● **Recorded information**:
----------------
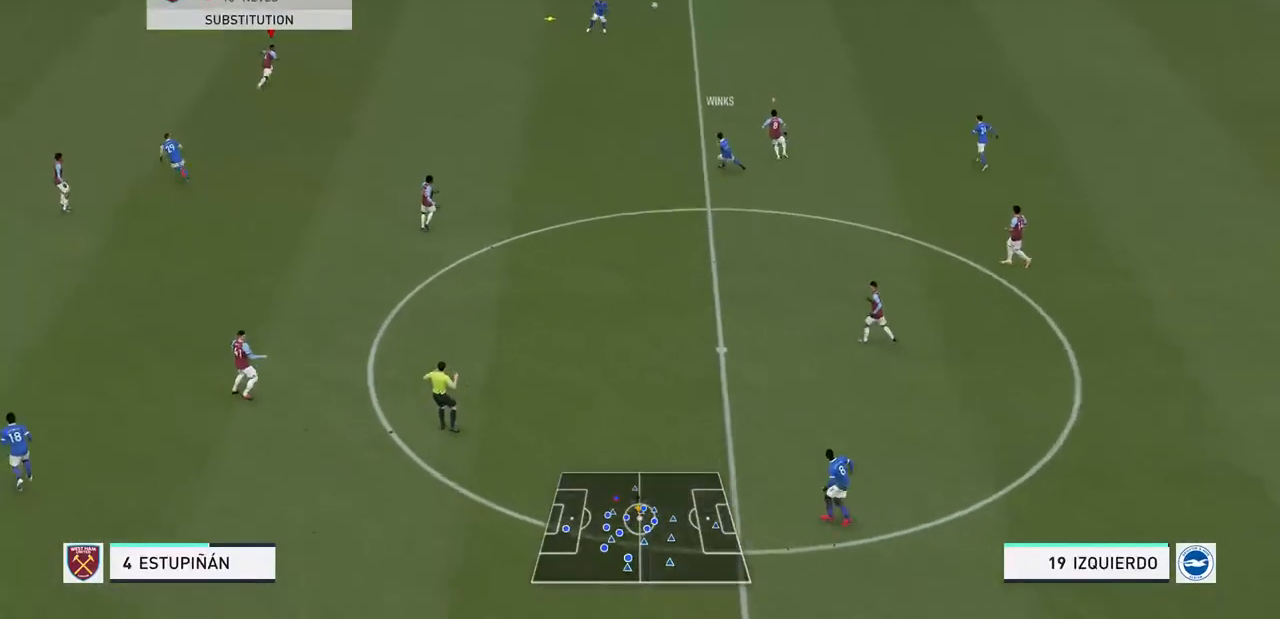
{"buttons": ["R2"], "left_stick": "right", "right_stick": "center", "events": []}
----------------
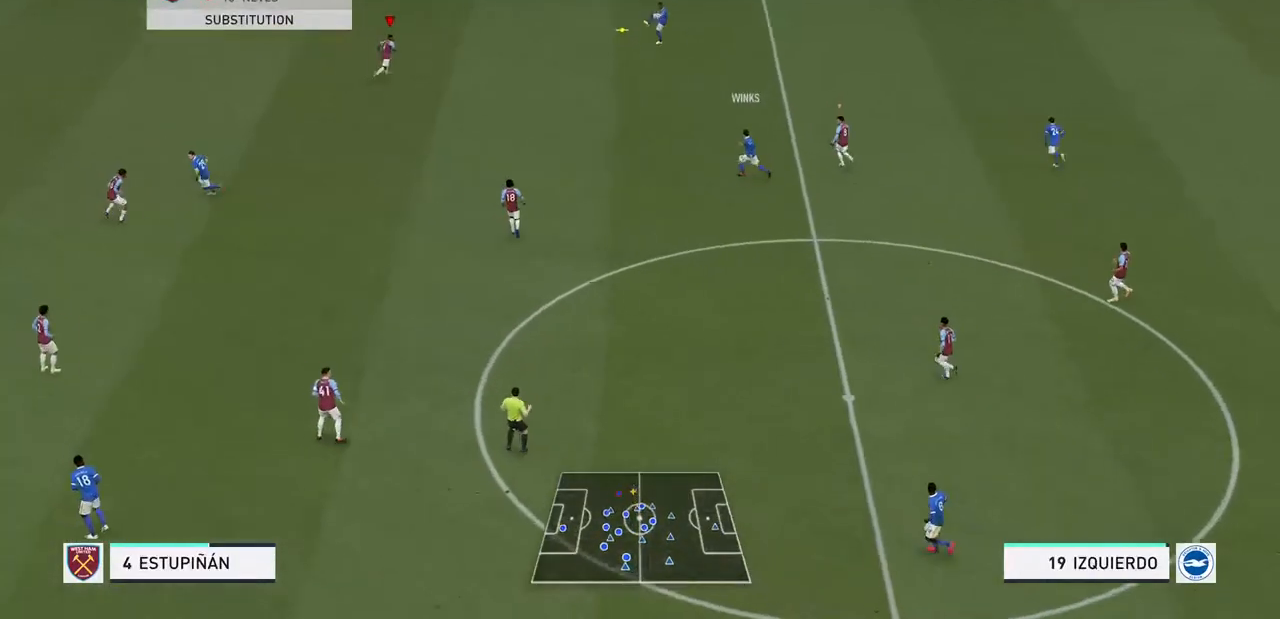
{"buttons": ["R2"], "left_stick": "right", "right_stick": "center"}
----------------
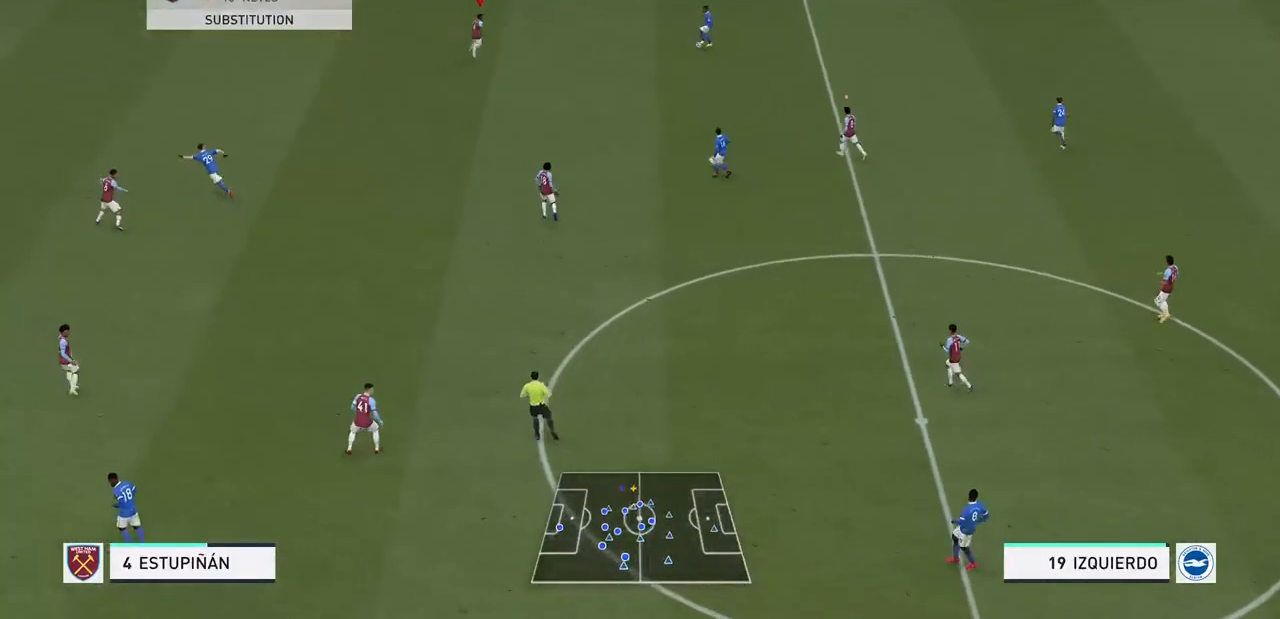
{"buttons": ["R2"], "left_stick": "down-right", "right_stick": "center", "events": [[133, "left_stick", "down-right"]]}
----------------
● **Task objective**: In the listing, how many lines hold "events"? Answer with a bare number.

● **Response to this task**: 2